At the heart of drug liberalisation is the notion of harm reduction: that a regulated drug industry is safer than the black market, and that it is more important to make sure drug users are safe than to criminalise them.

In Canada, where there is an opioid overdose crisis, more drug-consumption rooms – where addicted users can inject drugs in safe conditions – are being set up. In British Columbia the authorities expanded access to prescription pharmaceutical opiates for drug users to protect them from buying lethal fentanyl-laced street heroin. Dispensing machines are also now providing pharmaceutical opiates prescribed by doctors. In December, New Zealand legalised pill testing, allowing approved firms to test illegal drugs at festivals and in city centres, letting users know their strength and what’s really in them.   
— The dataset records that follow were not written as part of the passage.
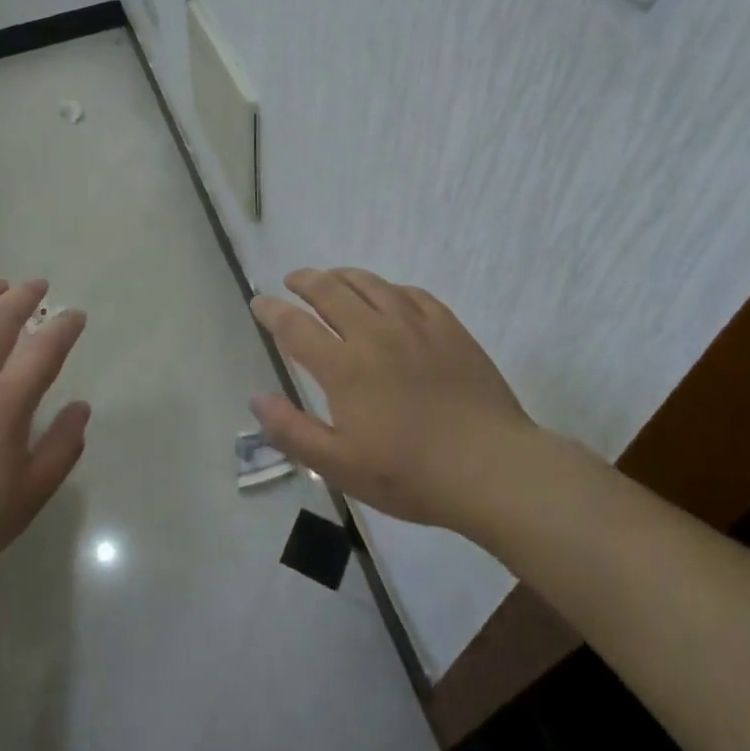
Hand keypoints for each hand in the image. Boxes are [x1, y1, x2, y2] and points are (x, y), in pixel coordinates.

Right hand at [250, 268, 533, 531]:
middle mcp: (374, 334)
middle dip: (304, 280)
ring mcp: (414, 326)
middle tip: (292, 280)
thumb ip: (292, 431)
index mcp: (344, 367)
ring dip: (342, 275)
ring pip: (370, 283)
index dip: (272, 310)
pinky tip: (387, 294)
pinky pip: (411, 293)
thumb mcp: (340, 467)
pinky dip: (388, 287)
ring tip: (331, 277)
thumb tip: (256, 398)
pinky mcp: (448, 328)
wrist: (493, 469)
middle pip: (329, 291)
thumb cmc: (411, 474)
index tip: (259, 302)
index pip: (295, 325)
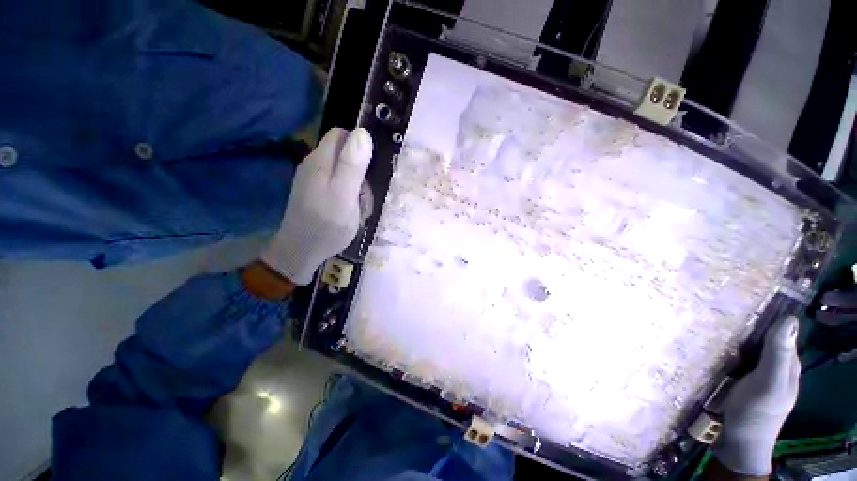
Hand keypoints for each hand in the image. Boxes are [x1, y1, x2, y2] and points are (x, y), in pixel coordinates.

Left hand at [261, 127, 372, 284]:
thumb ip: (352, 165)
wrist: (301, 251)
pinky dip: (349, 194)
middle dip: (361, 170)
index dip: (361, 145)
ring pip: (343, 170)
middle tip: (366, 194)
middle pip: (344, 152)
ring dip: (357, 186)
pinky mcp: (315, 192)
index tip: (372, 166)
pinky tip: (350, 209)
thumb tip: (363, 132)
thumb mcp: (345, 195)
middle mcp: (314, 164)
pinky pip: (338, 184)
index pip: (342, 134)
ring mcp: (313, 179)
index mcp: (320, 160)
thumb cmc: (327, 224)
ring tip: (360, 206)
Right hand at [712, 316, 800, 476]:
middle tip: (719, 300)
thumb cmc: (756, 412)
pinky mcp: (736, 377)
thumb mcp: (770, 384)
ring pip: (744, 344)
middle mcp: (771, 362)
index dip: (770, 310)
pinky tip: (706, 339)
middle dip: (745, 318)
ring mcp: (753, 371)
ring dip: (730, 331)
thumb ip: (779, 355)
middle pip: (761, 334)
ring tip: (707, 314)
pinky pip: (732, 354)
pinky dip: (722, 345)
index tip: (747, 291)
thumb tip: (790, 318)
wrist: (737, 442)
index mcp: (785, 361)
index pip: (781, 328)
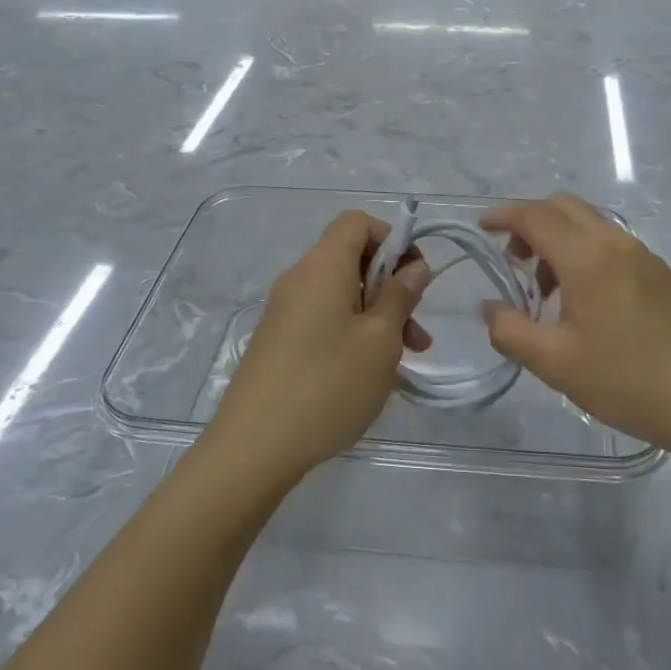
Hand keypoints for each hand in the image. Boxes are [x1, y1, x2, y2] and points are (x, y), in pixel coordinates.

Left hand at [207, 210, 431, 484]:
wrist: (253, 447)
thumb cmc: (328, 384)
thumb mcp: (380, 340)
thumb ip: (400, 296)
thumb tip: (414, 267)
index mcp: (322, 266)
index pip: (357, 222)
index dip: (392, 240)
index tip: (415, 279)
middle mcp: (299, 279)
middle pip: (351, 258)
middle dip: (391, 285)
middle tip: (417, 330)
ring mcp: (284, 311)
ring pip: (341, 294)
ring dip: (377, 315)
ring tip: (404, 359)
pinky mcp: (278, 340)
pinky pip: (323, 318)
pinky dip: (352, 332)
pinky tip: (369, 373)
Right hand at [480, 195, 670, 458]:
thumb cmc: (626, 381)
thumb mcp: (555, 363)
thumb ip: (510, 331)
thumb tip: (491, 307)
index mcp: (587, 257)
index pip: (535, 216)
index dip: (503, 216)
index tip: (482, 228)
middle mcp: (616, 243)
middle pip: (564, 207)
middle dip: (530, 222)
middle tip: (514, 260)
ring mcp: (644, 256)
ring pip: (590, 223)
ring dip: (559, 238)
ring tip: (548, 289)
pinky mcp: (662, 274)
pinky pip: (612, 243)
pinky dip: (585, 251)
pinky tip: (586, 300)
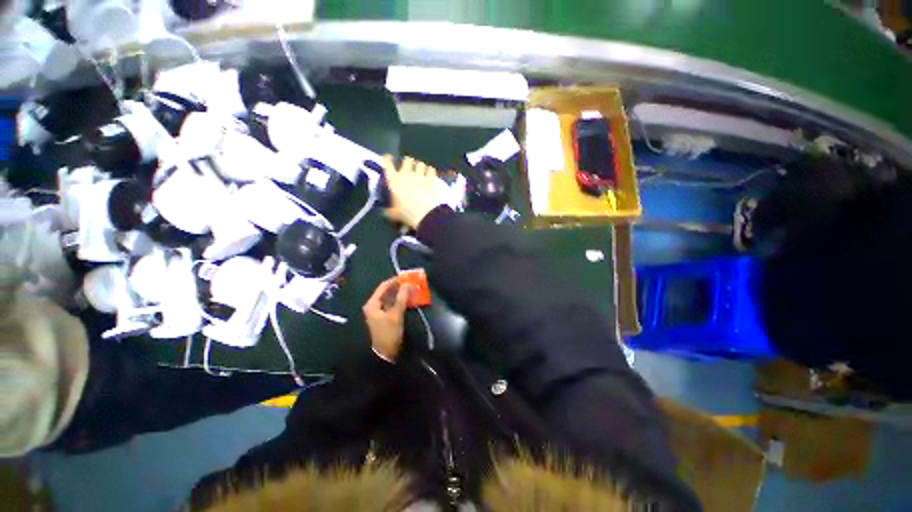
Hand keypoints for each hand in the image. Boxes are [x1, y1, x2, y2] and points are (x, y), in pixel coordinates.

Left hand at [363, 277, 412, 361]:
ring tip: (412, 289)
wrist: (386, 353)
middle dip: (399, 287)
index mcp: (372, 303)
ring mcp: (379, 312)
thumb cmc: (388, 332)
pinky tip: (409, 299)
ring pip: (391, 298)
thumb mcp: (396, 314)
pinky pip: (393, 304)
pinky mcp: (385, 317)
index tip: (406, 276)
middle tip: (411, 282)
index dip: (395, 280)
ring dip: (401, 294)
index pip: (383, 286)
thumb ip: (402, 298)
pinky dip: (401, 301)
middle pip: (387, 292)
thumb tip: (408, 284)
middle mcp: (374, 306)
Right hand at [382, 155, 449, 229]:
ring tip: (421, 170)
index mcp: (394, 181)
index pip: (388, 165)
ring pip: (420, 164)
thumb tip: (385, 212)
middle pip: (407, 160)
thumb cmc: (405, 213)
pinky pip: (431, 170)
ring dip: (420, 166)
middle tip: (409, 165)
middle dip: (408, 161)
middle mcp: (406, 174)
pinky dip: (430, 171)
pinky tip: (430, 173)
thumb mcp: (393, 214)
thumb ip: (389, 211)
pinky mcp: (431, 179)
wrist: (424, 214)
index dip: (387, 159)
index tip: (388, 157)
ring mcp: (420, 176)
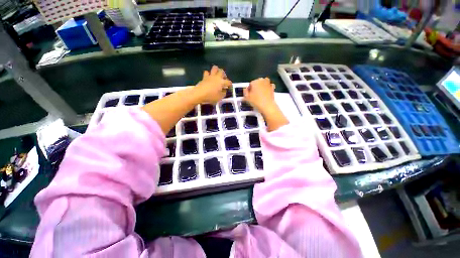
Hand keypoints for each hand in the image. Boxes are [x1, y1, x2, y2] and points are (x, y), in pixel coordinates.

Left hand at [194, 66, 231, 103]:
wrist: (199, 94)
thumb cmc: (211, 96)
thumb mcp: (219, 97)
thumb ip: (223, 93)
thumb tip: (224, 90)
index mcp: (222, 82)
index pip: (228, 82)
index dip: (230, 85)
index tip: (230, 87)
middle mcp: (217, 77)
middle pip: (222, 71)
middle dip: (224, 75)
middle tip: (224, 79)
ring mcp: (210, 76)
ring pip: (215, 68)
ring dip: (217, 71)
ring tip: (217, 76)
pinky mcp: (204, 77)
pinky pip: (207, 73)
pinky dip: (208, 74)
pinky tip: (209, 78)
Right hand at [243, 77, 276, 114]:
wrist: (267, 106)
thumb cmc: (256, 101)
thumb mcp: (247, 98)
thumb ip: (245, 92)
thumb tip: (245, 89)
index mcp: (255, 81)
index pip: (250, 84)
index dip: (249, 89)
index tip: (249, 94)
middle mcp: (262, 80)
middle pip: (257, 83)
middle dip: (255, 87)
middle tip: (254, 95)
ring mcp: (268, 83)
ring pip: (263, 83)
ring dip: (261, 87)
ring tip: (259, 94)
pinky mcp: (272, 87)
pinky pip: (268, 86)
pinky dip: (266, 88)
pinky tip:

More drug reform is scheduled for 2021, when Mexico and the first European country, Luxembourg, will formally legalise cannabis.

Drug legalisation is now not just a concept being discussed by hippies around a fire at Glastonbury. Yet the drug war is raging more fiercely than ever in some parts of the world, with countries such as the Philippines, Russia, Iran and China using drug addiction as an excuse to incarcerate or kill its citizens. Being caught with a bag of heroin will get you a ticket in Oregon. In Manila it will get you a bullet in the head.

But in a year which proved that even during a pandemic people will carry on buying and selling illegal drugs, not for the first time the old statues of drug prohibition were being pulled down at an impressive rate.